Chromosome segregation in sperm has unique features that make it different from oocyte meiosis. Oocytes undergo two rounds of asymmetrical chromosome segregation without centrosomes, while sperm have symmetrical divisions and utilize centrosomes to organize microtubule attachment to chromosomes. This attachment is mediated by a protein complex called the kinetochore, but the role of the kinetochore during sperm meiosis remains poorly understood. We report here that sperm-specific phosphatases GSP-3/4 may regulate kinetochore-microtubule connection to organize sister chromatid orientation from segregating to the same pole in meiosis I to opposite poles in meiosis II.

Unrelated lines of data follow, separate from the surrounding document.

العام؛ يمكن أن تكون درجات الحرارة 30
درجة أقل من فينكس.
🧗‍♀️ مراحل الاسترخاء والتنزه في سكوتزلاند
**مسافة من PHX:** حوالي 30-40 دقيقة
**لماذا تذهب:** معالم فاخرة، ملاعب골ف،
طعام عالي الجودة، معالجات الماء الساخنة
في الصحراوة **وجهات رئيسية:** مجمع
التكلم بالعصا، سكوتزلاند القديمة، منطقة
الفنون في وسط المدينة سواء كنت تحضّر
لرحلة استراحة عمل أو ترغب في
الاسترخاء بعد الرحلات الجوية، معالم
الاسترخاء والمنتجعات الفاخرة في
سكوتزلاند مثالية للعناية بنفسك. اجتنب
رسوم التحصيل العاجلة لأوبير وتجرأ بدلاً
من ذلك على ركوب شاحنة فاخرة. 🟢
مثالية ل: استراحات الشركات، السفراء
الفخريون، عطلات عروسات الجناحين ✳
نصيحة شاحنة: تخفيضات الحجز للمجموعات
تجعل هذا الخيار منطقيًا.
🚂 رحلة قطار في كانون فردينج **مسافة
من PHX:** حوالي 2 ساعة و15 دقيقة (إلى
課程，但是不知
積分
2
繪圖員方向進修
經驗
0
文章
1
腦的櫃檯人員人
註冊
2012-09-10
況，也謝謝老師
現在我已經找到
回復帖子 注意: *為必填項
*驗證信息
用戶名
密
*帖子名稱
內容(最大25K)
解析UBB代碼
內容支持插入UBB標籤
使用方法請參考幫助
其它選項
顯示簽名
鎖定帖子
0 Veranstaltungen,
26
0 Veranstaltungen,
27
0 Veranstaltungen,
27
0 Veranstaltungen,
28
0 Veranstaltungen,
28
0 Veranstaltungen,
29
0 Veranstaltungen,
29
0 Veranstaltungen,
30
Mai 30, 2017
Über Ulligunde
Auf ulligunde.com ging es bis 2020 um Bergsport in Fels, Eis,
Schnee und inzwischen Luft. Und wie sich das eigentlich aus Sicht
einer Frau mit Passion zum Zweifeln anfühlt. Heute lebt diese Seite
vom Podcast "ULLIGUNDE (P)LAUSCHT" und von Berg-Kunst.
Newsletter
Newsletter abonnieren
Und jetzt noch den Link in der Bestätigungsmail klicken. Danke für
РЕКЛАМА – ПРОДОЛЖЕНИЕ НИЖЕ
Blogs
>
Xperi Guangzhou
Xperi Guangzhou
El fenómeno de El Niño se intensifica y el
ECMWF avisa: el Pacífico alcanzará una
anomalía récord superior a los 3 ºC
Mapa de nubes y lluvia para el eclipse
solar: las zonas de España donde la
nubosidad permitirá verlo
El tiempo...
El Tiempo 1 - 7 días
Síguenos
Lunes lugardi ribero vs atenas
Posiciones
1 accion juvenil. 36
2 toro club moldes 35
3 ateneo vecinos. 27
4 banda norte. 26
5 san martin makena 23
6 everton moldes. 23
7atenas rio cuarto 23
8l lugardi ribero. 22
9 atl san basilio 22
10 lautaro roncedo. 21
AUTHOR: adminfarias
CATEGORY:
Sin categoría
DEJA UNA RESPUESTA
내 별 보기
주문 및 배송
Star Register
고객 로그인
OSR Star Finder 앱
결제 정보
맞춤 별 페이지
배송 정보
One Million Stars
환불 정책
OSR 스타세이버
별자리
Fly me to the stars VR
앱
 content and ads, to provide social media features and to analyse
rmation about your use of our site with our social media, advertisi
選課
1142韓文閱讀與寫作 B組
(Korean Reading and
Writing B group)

gsp-3/4 mutant sperm exhibit delayed resolution of a univalent lagging X chromosome and sisters fail to separate. Therefore, I hypothesize that sperm uniquely require kinetochore-microtubule attachment/detachment and GSP-3/4 regulate detachment. Interestingly, GSP-3/4 localize in a kinetochore-like pattern, which suggests these phosphatases may regulate kinetochore function. Sperm also have distinct outer kinetochore localization patterns (KNL-1, KNL-3, and NDC-80), compared to oocytes. For example, similar to oocyte meiosis, KNL-1 and KNL-3 localize in a cup shape on chromosomes, but NDC-80 surrounds chromosomes only in sperm. A bigger difference between oocyte and sperm meiosis is kinetochore presence at anaphase. In oocytes, immunofluorescence results depicted the kinetochore disassembles from chromosomes during anaphase I. However, the kinetochore is retained during anaphase in sperm suggesting kinetochore importance for chromosome segregation. The question still remains, do kinetochores mediate the connection between chromosomes and microtubules in sperm? Recent super-resolution images of immunostained sperm in anaphase I show there is a gap between chromosomes and microtubules where NDC-80 localizes, indicating the kinetochore functions in sperm meiosis to connect chromosomes to microtubules during anaphase separation. Further, live imaging of H2B labeled DNA and GFP labeled tubulin show that sperm meiosis exhibits pole-chromosome shortening (anaphase A) in anaphase I, which contrast to oocyte meiosis and mitosis, which rely on anaphase B mechanisms. This result taken together with the
gsp-3/4 mutant phenotypes of delayed lagging X resolution and sister separation failure, support GSP-3/4 role in detaching microtubules from kinetochores. GSP-3/4-regulated detachment would allow X resolution and sisters to shift orientation towards opposite poles. Microtubule detachment from kinetochores may be unique in sperm to reconcile the combination of centrosome organized microtubules and chromosomes going through two rounds of segregation.